Is it inhumane or just inconvenient? I think we should have all sorts of housing including this sort, and people should be able to select their experience and cost (above a humane standard).

When I traveled through Japan a few years ago, my group stayed at everything from super expensive Onsens, to basic airport hotels, to capsule hotels in Tokyo. The flexibility to choose the kind of stay I wanted was fantastic and allowed us to stay within a budget while getting the full experience both inside and outside of metropolitan areas.

Your perspective disregards how little a post-grad college student should have to care about managing spaces they only sometimes use and would otherwise need to fully maintain themselves.

I would rather it just be expensive to live in NYC
I can see the benefit to allowing more people to live in NYC, at cheaper prices, because it gives more people more options.

Can you explain what benefit could come from making NYC more expensive? Who benefits from that, and how? I could see landowners wanting that, but that's such a tiny fraction of the NYC populace that I doubt that's your motivation...

Generally speaking it’s “quality of life”.

NYC doesn’t have any physical gates, but living in manhattan in particular, has a high financial gate, keeping out people who can’t afford it.

Generally people paying 5k+ rents aren’t committing violent crime, homeless sweeps actually happen here and it’s not really possible to sleep on the street.

If you live in an exclusive neighborhood, it’s pretty clean and safe.

there’s angst cheaper rent would change that

EDIT: In a lot of ways NYC’s wealthy and the upper middle class that mostly lives in manhattan have mutual interests the biggest being public safety

interesting interview if you’re interested in more

https://podcasts.apple.com/us/podcast/odd-lots/id1056200096?...

Can you explain what the benefit is of giving “people” more options (putting people in quotes because they could be current residents, it could be visitors, it could be hypothetical would-residents, it could be people in Alaska - I don’t know what you’re referring to).

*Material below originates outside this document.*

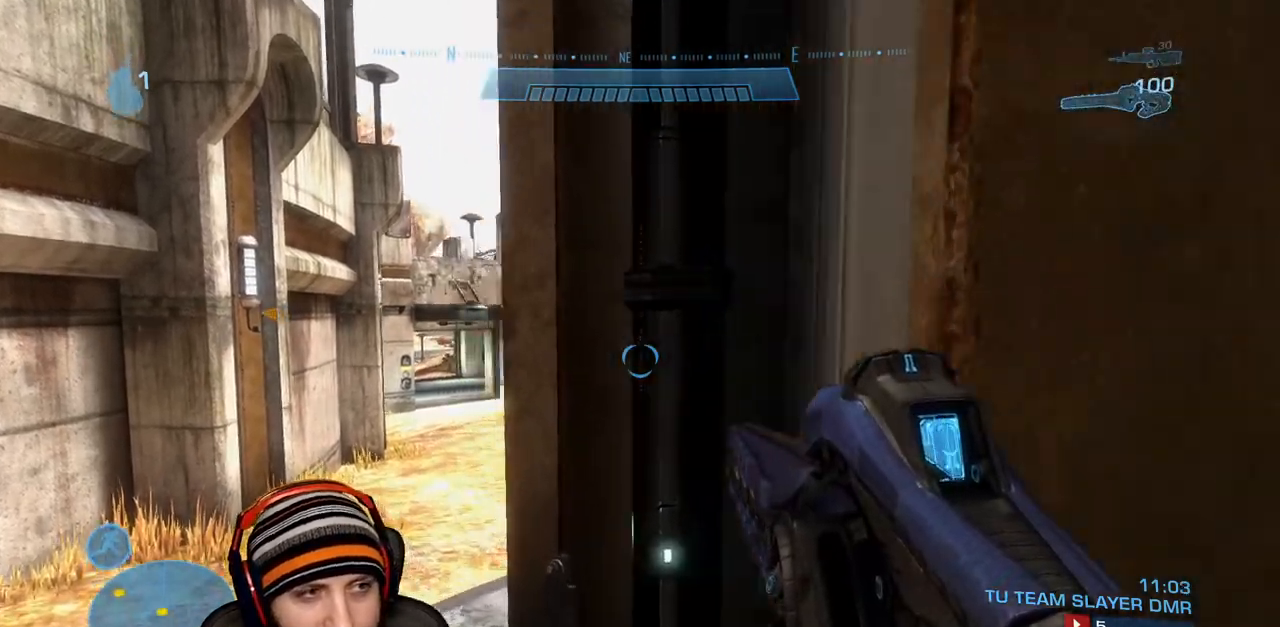
{"buttons": ["L1"], "left_stick": "up", "right_stick": "center", "events": [[67, "left_stick", "up"], [483, "L1", "down"]]}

Also while it may “give people more options” it inevitably would increase density in one of the most dense cities in the western world. Can you explain why that’s a good thing too?

People move to New York City because they want to live in a dense environment. Currently, options to live in NYC are severely undersupplied compared to the demand to live there. If there was more housing in NYC, a lot more people would choose to live there.

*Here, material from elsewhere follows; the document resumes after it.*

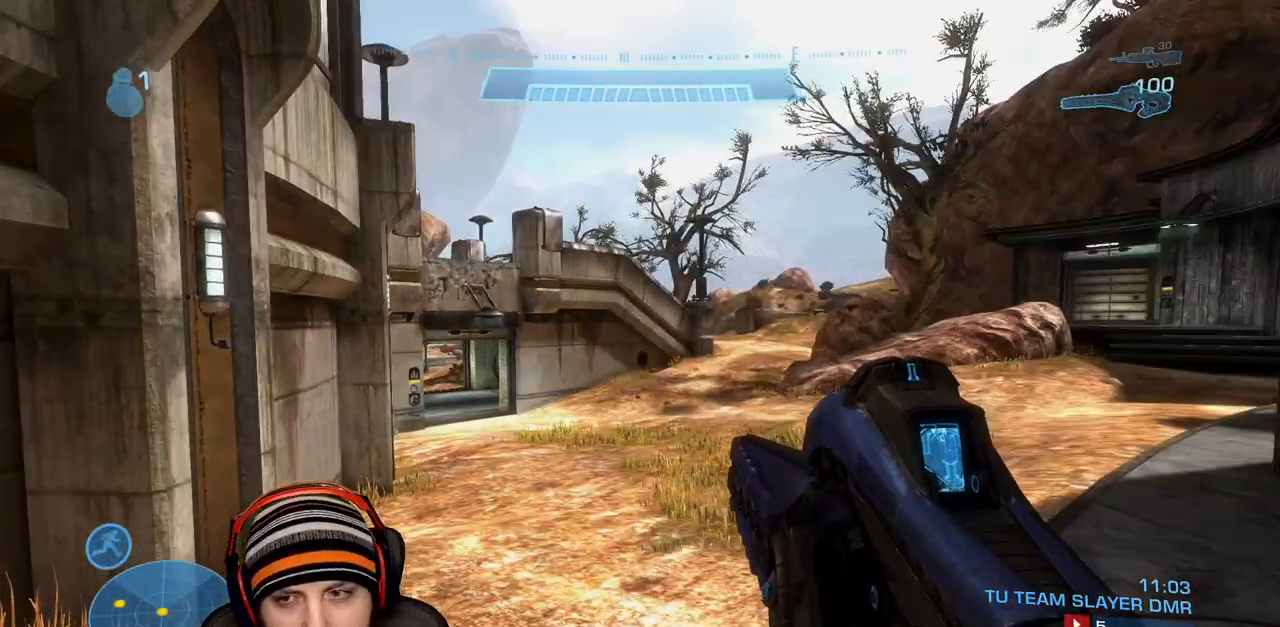
{"buttons": [], "left_stick": "up", "right_stick": "center", "events": [[133, "L1", "up"], [150, "right_stick", "right"], [217, "right_stick", "center"]]}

Giving people an option to choose a better life for themself is good in and of itself in my opinion.

Further, density is far better for the environment, greatly decreasing our impact on the environment, and making it easier for us to prevent climate change. It's also far better for the economy, for arts, for science... nearly all human endeavors benefit from the density of cities.

>Can you explain what benefit could come from making NYC more expensive?

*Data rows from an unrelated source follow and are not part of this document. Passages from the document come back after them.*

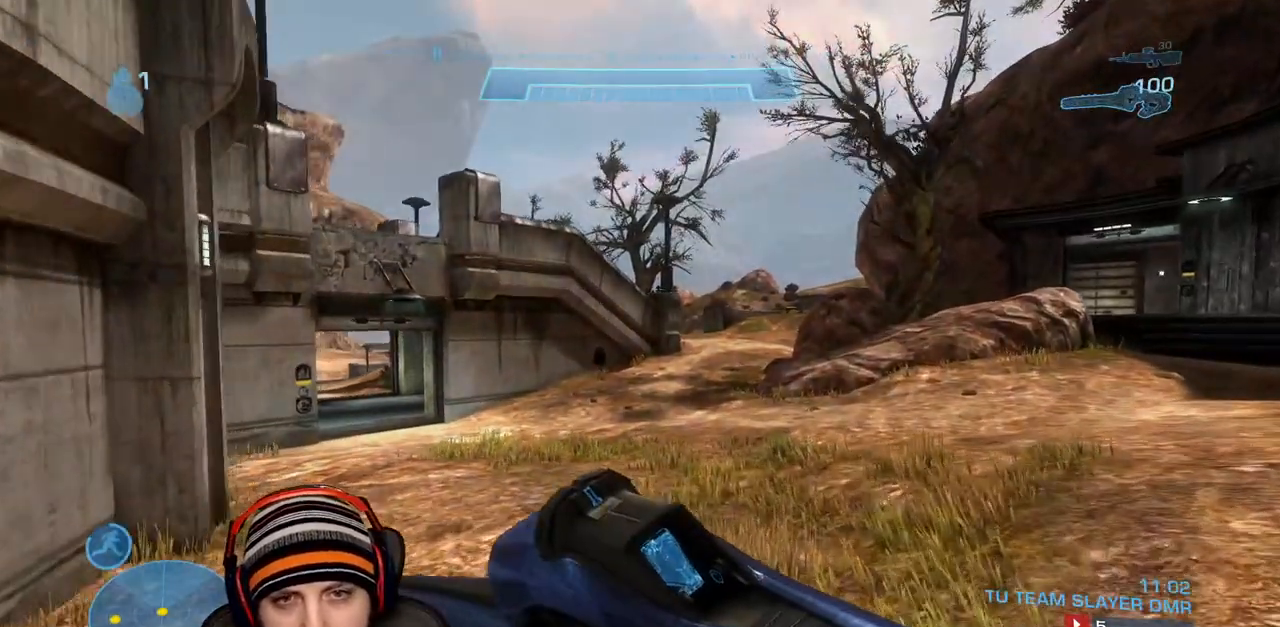
{"buttons": [], "left_stick": "up", "right_stick": "up-left", "events": [[200, "right_stick", "left"], [283, "right_stick", "up-left"]]}
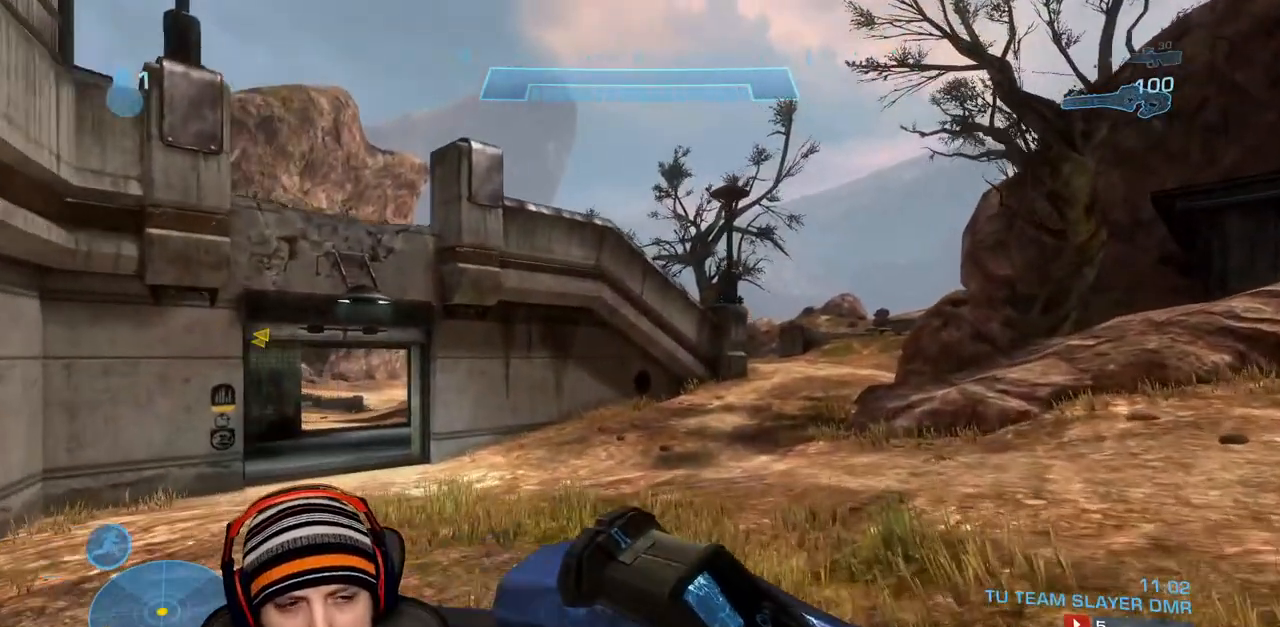
{"buttons": [], "left_stick": "up", "right_stick": "center", "events": [[350, "right_stick", "center"]]}
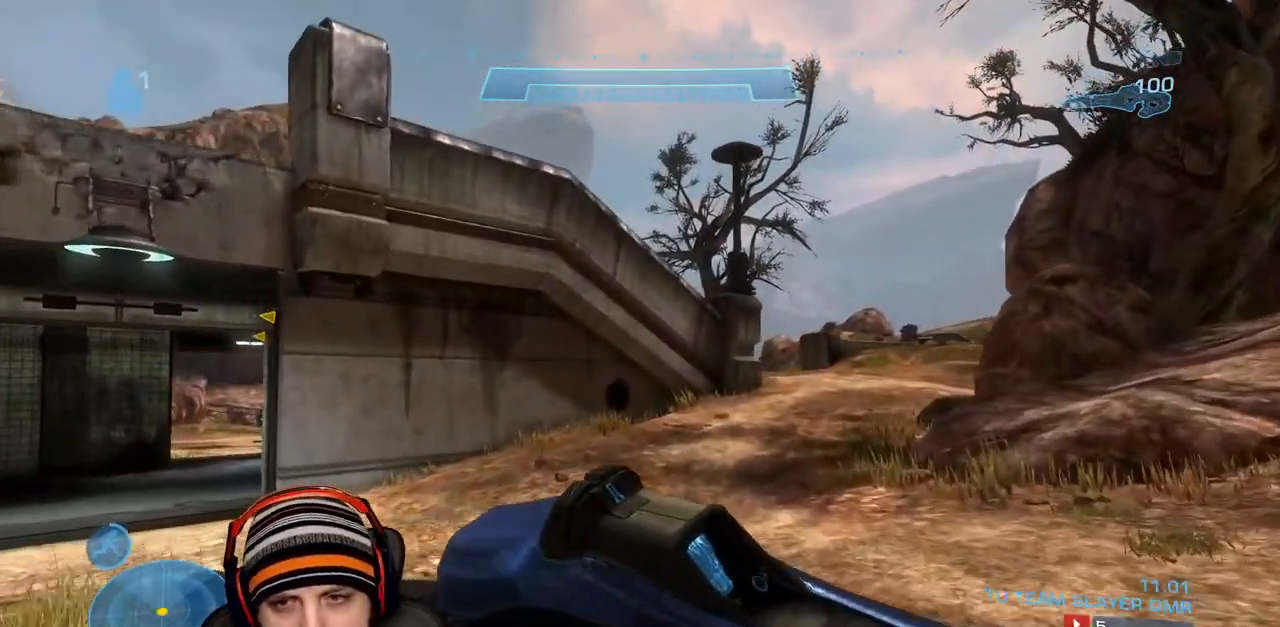
{"buttons": [], "left_stick": "up", "right_stick": "center", "events": []}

People in cities have fewer children, and since children are the future tax base you might want that to occur so that you're not ground up into dogfood in your old age to pay down the national debt.

I do wonder how people think office buildings will comply with fire code which demands multiple avenues of escape from bedrooms during such a catastrophe.

I think that's confusing correlation and causation on childbirth there.

Other places in the world that do not require multiple exits for fires tend to have lower rates of fire death than we do in the US. The multiple exits thing is not actually for fire safety, it's to make multifamily housing harder to build and have less pleasant floor plans. Better fire suppression technology, having closer access to the stairs, are things that actually improve fire safety in practice.